Wie weiter für die amerikanische Energiepolitik?

In der aktuellen Vereinbarung konnte die Bundesregierung noch einen zweiten Akzent setzen, der durchaus bemerkenswert ist. Zukünftig sind Zuwendungen der EU und der Bundesregierung für die osteuropäischen Energieprojekte daran gekoppelt, dass es sich um Infrastrukturen für erneuerbare Energien handelt.

Bisher vergab Brüssel die großzügigen Zuschüsse aus strategischen Töpfen wie "Connecting Europe" dafür, neue Infrastrukturen für Erdgas in den mittelosteuropäischen Staaten zu schaffen, die kompatibel mit dem amerikanischen Interesse waren, mehr Flüssiggas (LNG) aus der amerikanischen Fracking-Förderung anzulanden.

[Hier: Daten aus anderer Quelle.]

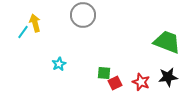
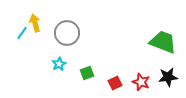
gray circle: moved 16 px left, 18 px down
cyan line: moved 1 px left, 1 px down
green trapezoid: moved 4 px left
green square: moved 17 px left; rotated 24 degrees counterclockwise
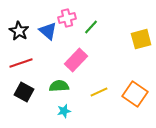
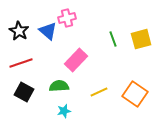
green line: moved 22 px right, 12 px down; rotated 63 degrees counterclockwise
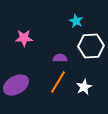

Seit dem Jahr 2010 verfolgt die Energiepolitik der USA das Ziel, einen Korridor aus Infrastrukturen durch diejenigen osteuropäischen Staaten zu schaffen, die traditionell einen sehr hohen Anteil an Importen aus Russland hatten. Die Vorreiterfunktion dabei hatte Polen übernommen, das sich selbst mit dem Visegrad+-Bündnis als ein Verteiler für Erdgas etablieren will.

Inzwischen nennt sich der Zusammenschluss "Drei-Meere-Initiative" und reicht vom Baltikum bis nach Kroatien am Mittelmeer und Bulgarien und Rumänien am Schwarzen Meer. An den Küsten wurden mit EU-Unterstützung LNG-Häfen gebaut. Im Januar wurde der LNG-Hafen im kroatischen Krk eröffnet, der unmittelbar Fracking-Gas aus den USA abnahm. Die dortige Kapazität beträgt immerhin 2,6 Milliarden Kubikmeter pro Jahr, was aktuell dem gesamten kroatischen Verbrauch entspricht.

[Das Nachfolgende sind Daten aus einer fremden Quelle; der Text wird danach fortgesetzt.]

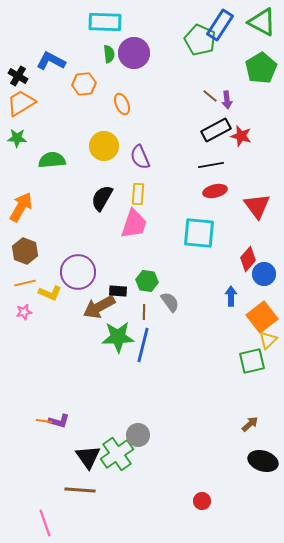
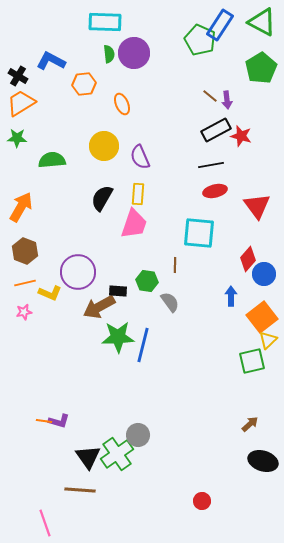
brown line at (144, 312): moved 31 px right, 47 px up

Kai Olaf Lang von der Stiftung Wissenschaft und Politik (SWP) sieht in dem "fortgesetzten und intensivierten Engagement der USA in dem Format" ganz klar geostrategisch geprägte Motive, Leitmotiv für die USA sei der globale Wettbewerb mit Russland und China. Die Drei-Meere-Initiative eröffne den USA neue Möglichkeiten, mit Staaten der Region bei wirtschaftlichen oder infrastrukturbezogenen Themen zusammenzuarbeiten.

Auf diese Weise könnten nicht nur bilaterale Kontakte, sondern auch die Kooperation in der Nato ausgebaut werden. Mit mehreren Ländern habe Washington Erklärungen zur Sicherheit von Telekommunikationsinfrastruktur unterzeichnet, die sich faktisch gegen den chinesischen Anbieter Huawei richten.

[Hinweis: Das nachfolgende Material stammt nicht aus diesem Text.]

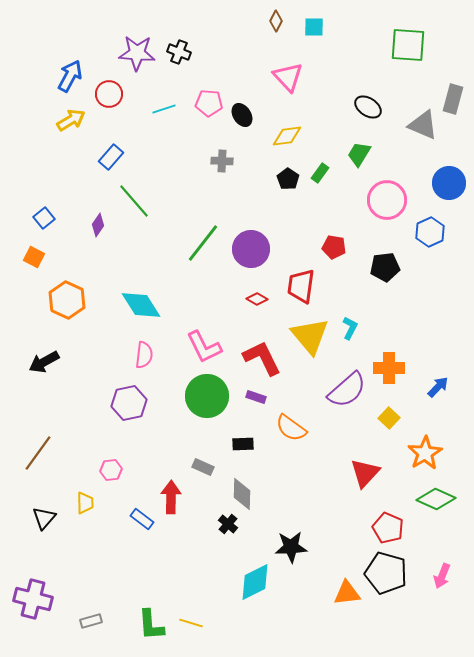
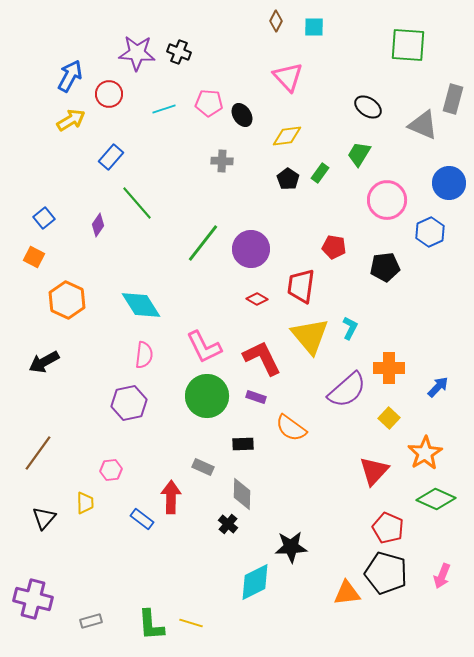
green line at (134, 201): moved 3 px right, 2 px down
red triangle at (365, 473): moved 9 px right, 2 px up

Die Bundesregierung hat inzwischen einen Beobachterstatus bei der Drei-Meere-Initiative. Heiko Maas durfte auf dem letzten Treffen Anfang Juli ein Videostatement halten, in dem er meinte, die Initiative sei ein strategisches Ziel, weil "Europa dadurch stärker, einiger und wettbewerbsfähiger wird".

Klar ist allerdings spätestens seit der Regierung Donald Trump, dass die USA gemeinsam mit der polnischen nationalkonservativen Regierung hier eine intensive Paralleldiplomatie innerhalb der EU betreiben, die sich vor allem aus polnischer Perspektive nicht zuletzt gegen Deutschland richtet.

Nachdrückliche Unterstützung für die Drei-Meere-Initiative

In ihrer aktuellen Erklärung betonen Angela Merkel und Joe Biden "ihre nachdrückliche Unterstützung für die Drei-Meere-Initiative". Deutschland verpflichte sich, deren Projekte in den Bereichen regionale Energiesicherheit und erneuerbare Energien finanziell zu unterstützen.

Außerdem werde sich die Bundesregierung dafür einsetzen, dass von 2021 bis 2027 bis zu 1,77 Milliarden US-Dollar aus dem EU-Haushalt in diese Projekte fließe. Zusätzlich wollen Deutschland und die USA einen "Grünen Fonds" für die Ukraine auflegen, der mit mindestens einer Milliarde Dollar ausgestattet wird.

Abgesehen von diesem doch beträchtlichen Schmerzensgeld läuft die Erklärung darauf hinaus, dass sich Angela Merkel und Joe Biden darauf einigten, dass beide Seiten jeweils ihr Projekt weiterführen.

Deutschland erhält die Nord-Stream-Erweiterung und nimmt es dafür hin, dass die US-Regierung ihre energiepolitische Parallelpolitik in der Region zwischen Westeuropa und der Russischen Föderation vorantreibt, die auch darauf hinausläuft, dort die Nachfrage nach russischer Energie zu reduzieren, wie es in der Erklärung heißt. Ob dies tatsächlich, wie jetzt angedeutet, eine klimapolitisch notwendige Umstellung auf erneuerbare Energien in Gang setzt, bleibt erst einmal abzuwarten.

Mit den beiden Nord Stream-Strängen können jährlich etwa 110 Milliarden Kubikmeter Erdgas nach Mitteleuropa kommen. Im Jahr 2020 belief sich der gesamte Verbrauch der EU-Staaten auf rund 380 Milliarden Kubikmeter. Zusammen mit Blue Stream und den älteren Pipelines haben die russischen Unternehmen also langfristig einen sehr starken Einfluss auf die Preise im europäischen Gasmarkt, mit dem sie die deutlich teureren und klimaschädlicheren LNG-Angebote aus Übersee vom Markt drücken könnten.

Falls der Gasverbrauch innerhalb der EU wie allseits erwartet weiter sinkt, kann sich ein großer Teil der aktuell 36 LNG-Terminals als Investitionsruinen erweisen. Andererseits werden niedrige Gaspreise natürlich nicht dazu beitragen, den Umbau zu regenerativen Energien zu beschleunigen.

Allerdings unterliegt der Energiemarkt vor allem politischen Gesetzmäßigkeiten. Wie bisher auch, braucht es politischen Druck, um die Energiewende durchzusetzen. Aktivisten aus der Klimabewegung haben die Frage der Methanemissionen und die Rolle von Erdgas zunehmend erkannt.

Am kommenden Wochenende vom 29. Juli bis 2. August mobilisiert die Initiative Ende Gelände zum Standort des geplanten LNG-Terminals in Brunsbüttel. Unter Verweis auf eine aktuelle Studie des Deutschen Instituts für Wirtschaft erklären die Aktivisten, dass Methan über einen Zeitraum von 20 Jahren 87-mal so klimaschädlich ist wie CO2.

Zu den geplanten LNG-Terminals heißt es, dass es "keine energiewirtschaftliche Notwendigkeit für den Ausbau der Importinfrastruktur" gibt. Sie kündigen Aktionen im ChemCoast-Park bei Brunsbüttel und in Hamburg an.